The simple fact of the matter is that the Fed is buying Treasuries because they’re terrified that the foreign market is about to dry up. We apparently experienced a near miss in September, which scared the living crap out of Bernanke. We tried to sell a batch of Treasuries, and nobody came to buy them. We had to “delay” the sale for “technical reasons”, or something like that.
The next six months are Big Ben’s attempt to shore up the markets so that the wheels keep turning. And the
$600B$800B$1T+ dollars is really an open-ended promise by Ben to keep buying if nobody else does.My guys say pay attention to what happens leading up to the May/June Treasury sales. If the foreign concerns are legit, then Bernanke will get mealy-mouthed about how much more he’s willing to spend.
We’ve got six months, gang. Fall of ’08 may have simply been the shot across the bow….
QE will be bad if done before structural problems are fixed first. We need to prevent the money from going into commodities (reduce constraints on supply, increase investment in supply).
We also need to create policy to reduce peoples debt levels. That means putting policy in place to facilitate, and encourage banks to institute, a Moratorium on Bubble Mortage Interest. ie, interest should be applied to principal for bubble mortgages that are in good standing and the homeowner should be able to deduct that principal on their taxes for a while. It would be nearly costless.
Effects of the Bubble Mortgage Interest Moratorium would be:
Government, losses some tax revenue in the short run due to lower bank profits.
Banks, Cash flows improve as people have greater incentive to make their payments.

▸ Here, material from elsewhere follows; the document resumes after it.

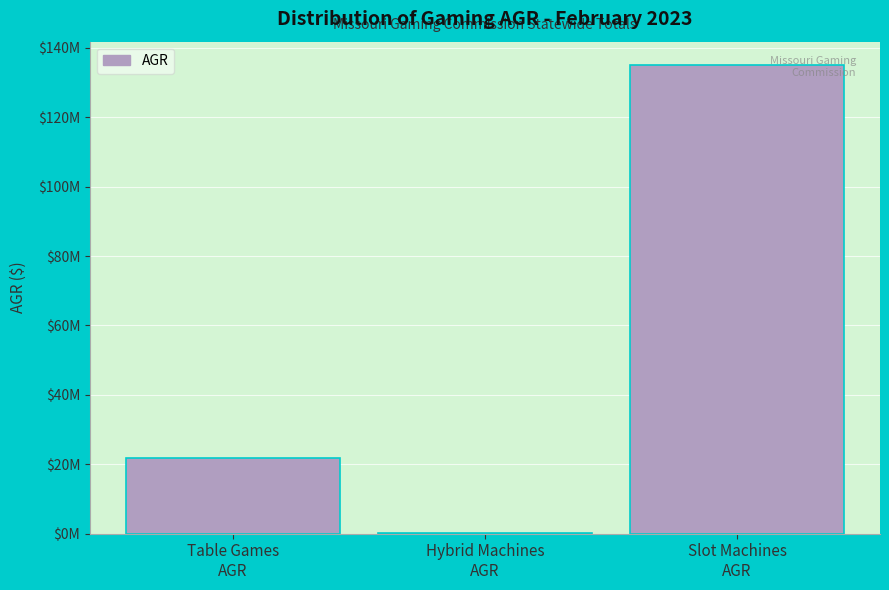

Are the bars horizontal?

No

Balance sheets improve and less taxes are paid (lower profits during moratorium). Reduced foreclosures and short-sales. House values are less likely to fall.
Banks, lose some profit if people are able to refinance at lower rates sooner. Banks also lose at the end of mortgage, as it is payed off earlier; these losses are very small and very far in the future. Banks can also lose at sale the amount above principal, up to the amount of scheduled interest during the moratorium, that the home sells for. Again this would occur in the future so the loss would be discounted.

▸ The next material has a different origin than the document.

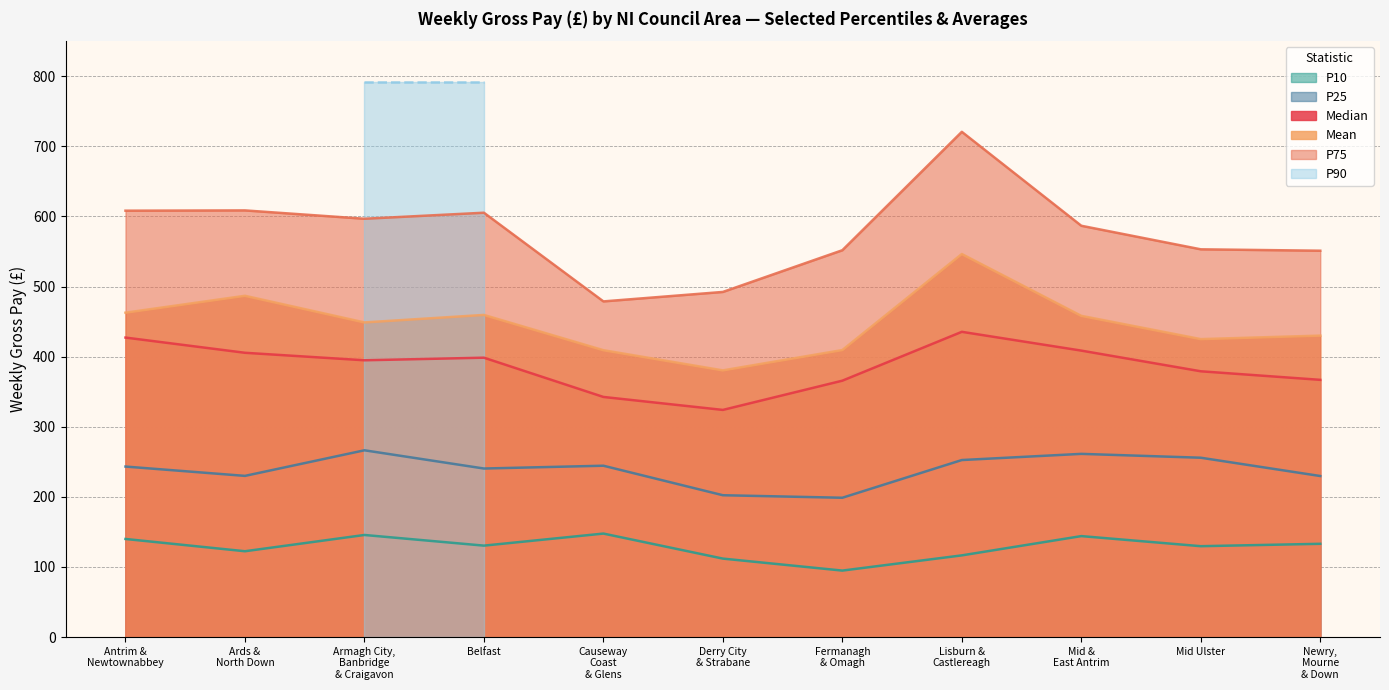

Does the chart display data point markers on the line(s)?

No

Homeowners balance sheets improve. Uncertainty diminishes.
Homeowners who are ultimately insolvent may be given false hope and make payments they shouldn’t.
Fed, value returns to some toxic assets, since many of the instruments were created under the assumption of prepayment of principal and non-payment of interest (the operating model was that people moved frequently and bought houses to invest in and sell). This will offset some of the lost tax revenue.

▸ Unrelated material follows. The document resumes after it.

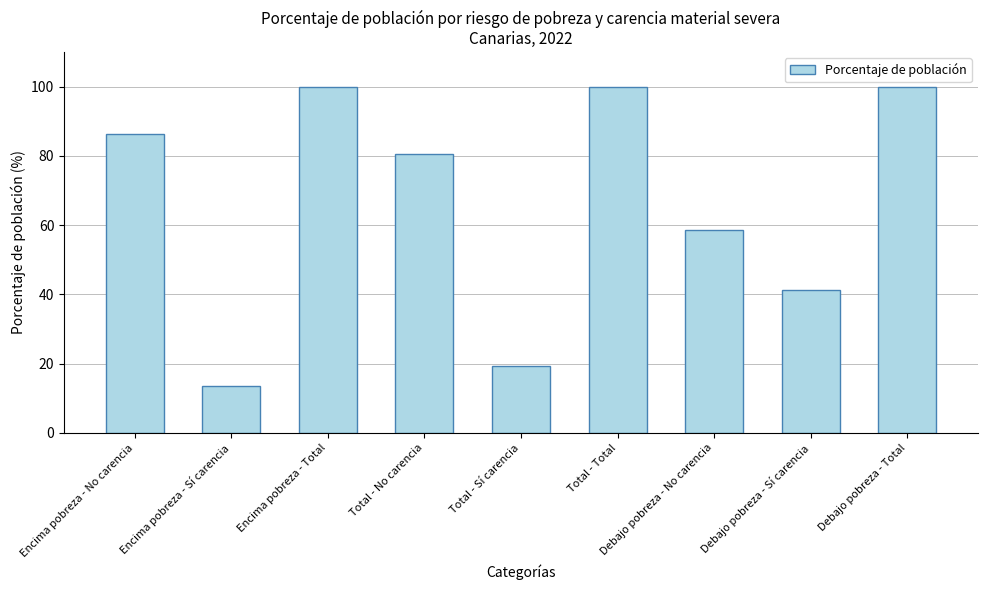

What is the difference between the maximum and second lowest values?

80.7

A policy to prevent over speculation in higher commodities prices might be an oil tax that is progressive, increasing as the price of oil increases. Starting at $70 a barrel it may be 10%, increasing as prices rise to 50% at $100/bbl. Or, a similar tax on transactions that don’t result in physical receipt. (The tax would be only long positions.)
Considering the huge numbers which have been thrown around the past two years, as well as our current sad state, wouldn’t it have made more sense for the Feds to just buy the bad mortgages?